LMD: One Year Later

With my move back to Canada behind me and adjusting to some new routines with life, its about time to get back into the mix with the projects. Though things have been slow the last couple of months, it has not stopped me from making sure regular and prompt malware updates are released.

Today, we reflect on the first year of Linux Malware Detect, which was released in a very infantile beta release about a year ago. The project has evolved in allot of ways from its original goals, it has certainly changed in every way for the better. What was originally to be a closed project, relegated to mostly internal work related needs, ended up like most of my projects morphing into a public release. The first release saw the world with less than 200 signatures, no reliable signature update method, manual upgrade options and very flawed scanning and detection methods (v 0.7<). Now, we sit at version 1.3.6, with 4,813 signatures, a scanning method that though still needs some work, is far superior than what was originally in place, a detection routine based on solid md5 hashes and hex signatures. We have cleaner rules that can clean some nasty injected malware, we got a fully functional quarantine and restore system, reporting system, real-time file based monitoring, integrated signature updater and version updater and a vibrant community of users that regularly submit malware for review. Yes, LMD has grown up!

The most grown-up part of LMD has to be how signatures are handled and how the processing of them is almost an entirely automated process now, this was detailed a little more in Signature Updates & Threat Database posted in September. The key part here though, is “almost entirely automated”, everyday that the processing scripts run to bring in new malware, there is always a number of files that cant be processed automatically and these are moved to a manual review queue. With how busy life has been the last couple of months, the review queue has slowly risen to 1,097 files pending review. This queue is at the top of my list for tackling over the next couple of days and weeks, its allot of work to review that much malware but it will get done. Many of the files to review are actual user-submissions so if you did submit something and find its still not detected by LMD, this would be why :).

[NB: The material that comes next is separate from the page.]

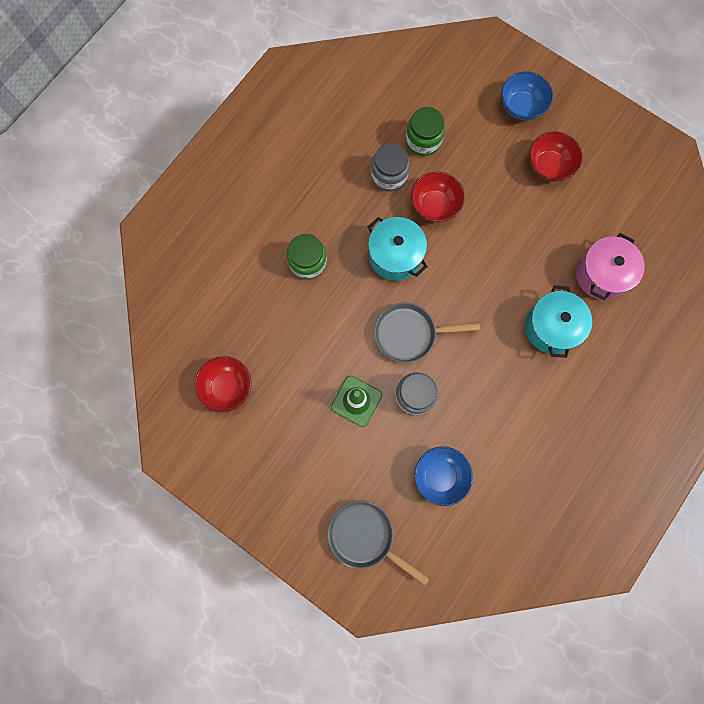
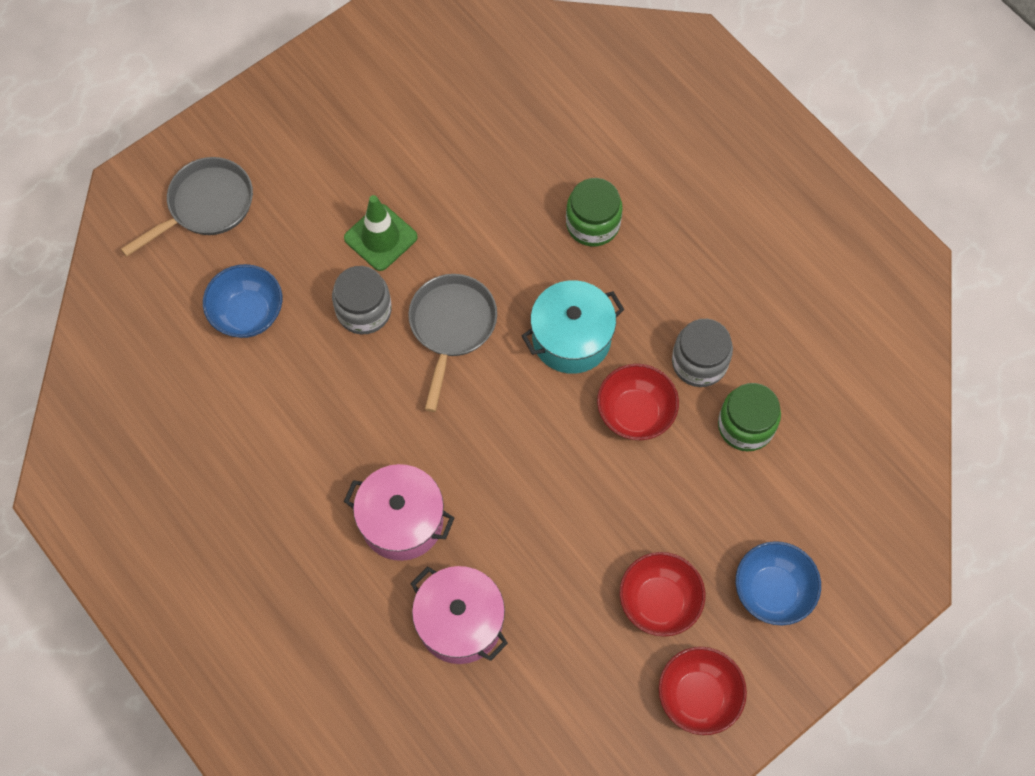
camera: 105 degrees right, 10 degrees down
(227, 387) = (448, 93): red bowl -> red bowl (698, 696)
(551, 327) = (402, 521): turquoise pot -> pink pot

There is still allot on the to-do list for LMD going forward, with the upcoming release of version 2.0 we will see some changes in how LMD does business. The first and to me the biggest will be optional usage statistics, which will allow users to have LMD report anonymized statistics back to rfxn.com. These statistics will show us which malware hits are found on your servers, which in turn contributes towards better focus on what type of malware threats are prioritized in the daily processing queue for hashing & review. The statistics will also help create informative profiles on the soon-to-be-released dailythreats.org web site about how maldet is used and what are the most prevalent threats in the wild.

Other additions to LMD 2.0 will be a refined scanner that will provide greater speed with large file sets (50k – 1M+ files), an ability to fork scans to the background, better and more predictable logging format for 3rd party processing of LMD log data, redesigned reporting system, full BSD support, ability to create custom signatures from the LMD command line, expanded cleaner rules, wildcard support for exclude paths, a number of security and bug refinements and as always, more signatures.

If you have any feature requests for LMD 2.0, go ahead and post them as a comment and I will make sure they get added to the list. Thank you to everyone who continues to support rfxn.com projects through donations, feedback and by just using & spreading the word about the projects. I look forward to another year of LMD and seeing it become the premier malware detection tool for Linux and all Unix variant OS’s.